Reputation: 1540
I use the python HTCondor api with the simple parallel task:
with schedd.transaction() as shedd_transaction:
sub = htcondor.Submit(
{
"universe": "parallel",
"executable": "/bin/ping",
"machine_count": "1",
"request_cpus": "0",
"error": ".test.err",
"output": ".test.out",
"log": ".test.log",
"should_transfer_files": "NO",
"transfer_executable": "False",
"run_as_owner": "True",
"+Owner": f'"user"',
"+ParallelShutdownPolicy": "WAIT_FOR_ALL",
}
)
res = sub.queue_with_itemdata(
shedd_transaction,
1,
iter(
[
{
"arguments": "-c3 127.0.0.1",
"initial_dir": "/tmp/tmp1",
},
{
"arguments": "-c10 127.0.0.1",
"initial_dir": "/tmp/tmp2",
},
]
),
)
And after watch -n 0.5 condor_q -nobatch -verbose -allusers
command I see:
The job with the 2.1
id ends prematurely! Why is this happening?

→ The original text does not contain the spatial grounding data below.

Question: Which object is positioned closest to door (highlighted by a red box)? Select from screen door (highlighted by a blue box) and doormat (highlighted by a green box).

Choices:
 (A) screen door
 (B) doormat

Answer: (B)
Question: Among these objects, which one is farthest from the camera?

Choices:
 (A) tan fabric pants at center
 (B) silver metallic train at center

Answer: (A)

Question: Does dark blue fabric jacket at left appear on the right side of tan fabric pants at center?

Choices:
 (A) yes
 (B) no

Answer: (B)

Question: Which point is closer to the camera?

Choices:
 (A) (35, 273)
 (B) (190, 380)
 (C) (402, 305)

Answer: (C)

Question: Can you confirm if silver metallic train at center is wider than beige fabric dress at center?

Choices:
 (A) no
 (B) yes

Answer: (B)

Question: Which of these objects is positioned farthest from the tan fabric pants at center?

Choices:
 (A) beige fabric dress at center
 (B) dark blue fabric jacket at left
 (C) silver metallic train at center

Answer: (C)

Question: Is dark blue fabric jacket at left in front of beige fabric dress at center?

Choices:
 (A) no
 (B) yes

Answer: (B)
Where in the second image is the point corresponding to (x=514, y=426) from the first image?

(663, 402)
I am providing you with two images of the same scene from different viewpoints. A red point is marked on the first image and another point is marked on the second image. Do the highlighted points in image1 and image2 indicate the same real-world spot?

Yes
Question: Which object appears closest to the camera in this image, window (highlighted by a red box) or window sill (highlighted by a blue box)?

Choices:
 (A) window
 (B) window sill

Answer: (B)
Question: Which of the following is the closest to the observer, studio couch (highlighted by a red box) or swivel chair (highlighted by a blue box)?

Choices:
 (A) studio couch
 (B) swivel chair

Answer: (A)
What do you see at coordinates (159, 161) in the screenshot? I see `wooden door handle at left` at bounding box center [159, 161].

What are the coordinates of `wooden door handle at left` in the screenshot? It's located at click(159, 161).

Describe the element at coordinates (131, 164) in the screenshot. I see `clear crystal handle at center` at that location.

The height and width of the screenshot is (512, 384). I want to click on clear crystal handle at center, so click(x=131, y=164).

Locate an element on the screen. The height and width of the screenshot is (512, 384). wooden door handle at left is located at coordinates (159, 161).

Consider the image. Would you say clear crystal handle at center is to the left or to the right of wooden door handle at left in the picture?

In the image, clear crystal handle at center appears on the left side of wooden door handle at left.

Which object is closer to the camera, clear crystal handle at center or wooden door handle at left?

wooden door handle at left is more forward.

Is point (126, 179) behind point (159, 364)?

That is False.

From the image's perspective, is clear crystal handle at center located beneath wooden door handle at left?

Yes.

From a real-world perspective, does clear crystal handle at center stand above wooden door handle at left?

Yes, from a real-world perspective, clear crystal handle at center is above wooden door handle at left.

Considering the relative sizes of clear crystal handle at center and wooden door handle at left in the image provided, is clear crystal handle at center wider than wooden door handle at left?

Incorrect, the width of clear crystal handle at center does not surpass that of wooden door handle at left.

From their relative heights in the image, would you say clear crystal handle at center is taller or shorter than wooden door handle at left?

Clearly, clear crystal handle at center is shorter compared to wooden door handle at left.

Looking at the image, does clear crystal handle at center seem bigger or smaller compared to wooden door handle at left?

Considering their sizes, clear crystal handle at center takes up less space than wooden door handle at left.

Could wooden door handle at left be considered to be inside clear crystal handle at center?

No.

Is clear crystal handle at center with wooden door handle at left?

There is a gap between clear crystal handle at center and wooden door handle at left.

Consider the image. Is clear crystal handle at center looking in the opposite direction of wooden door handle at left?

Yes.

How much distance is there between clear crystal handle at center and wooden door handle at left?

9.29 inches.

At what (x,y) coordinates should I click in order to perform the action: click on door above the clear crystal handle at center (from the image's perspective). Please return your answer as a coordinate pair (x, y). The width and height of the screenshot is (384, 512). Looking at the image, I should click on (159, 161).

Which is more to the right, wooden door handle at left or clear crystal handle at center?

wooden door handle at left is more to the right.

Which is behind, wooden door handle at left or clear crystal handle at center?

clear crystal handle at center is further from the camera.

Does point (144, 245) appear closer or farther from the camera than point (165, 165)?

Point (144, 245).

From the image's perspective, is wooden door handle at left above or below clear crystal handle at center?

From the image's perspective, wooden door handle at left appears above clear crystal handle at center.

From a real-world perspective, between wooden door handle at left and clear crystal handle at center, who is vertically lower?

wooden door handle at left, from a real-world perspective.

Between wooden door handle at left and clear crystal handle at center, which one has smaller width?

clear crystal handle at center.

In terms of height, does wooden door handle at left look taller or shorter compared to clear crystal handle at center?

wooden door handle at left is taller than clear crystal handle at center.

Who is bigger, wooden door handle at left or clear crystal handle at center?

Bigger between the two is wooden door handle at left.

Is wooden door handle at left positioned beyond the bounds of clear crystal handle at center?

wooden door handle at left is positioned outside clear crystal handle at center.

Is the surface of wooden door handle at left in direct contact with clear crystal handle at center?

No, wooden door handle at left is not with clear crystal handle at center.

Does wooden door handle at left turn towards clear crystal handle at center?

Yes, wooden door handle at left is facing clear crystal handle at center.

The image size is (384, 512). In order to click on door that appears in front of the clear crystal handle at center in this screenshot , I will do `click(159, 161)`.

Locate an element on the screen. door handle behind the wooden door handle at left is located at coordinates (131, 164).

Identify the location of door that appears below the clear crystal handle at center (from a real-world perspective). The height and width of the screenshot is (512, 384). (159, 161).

The output of condor_q -analyze
during task execution:
root@b0d6b2e00bc8:/# condor_q -analyze 2
007.000: Job is running.
Last successful match: Mon Jul 29 18:47:50 2019
007.000: Run analysis summary ignoring user priority. Of 3 machines,
0 are rejected by your job's requirements
0 reject your job because of their own requirements
2 match and are already running your jobs
0 match but are serving other users
1 are able to run your job
007.001: Job is running.
007.001: Run analysis summary ignoring user priority. Of 3 machines,
0 are rejected by your job's requirements
0 reject your job because of their own requirements
2 match and are already running your jobs
0 match but are serving other users
1 are able to run your job
Upvotes: 0
Views: 377
Reputation: 610
This was actually answered on the htcondor-user mailing list.
"+ParallelShutdownPolicy": f'"WAIT_FOR_ALL"',
should do trick by making the argument value a quoted string.
Upvotes: 1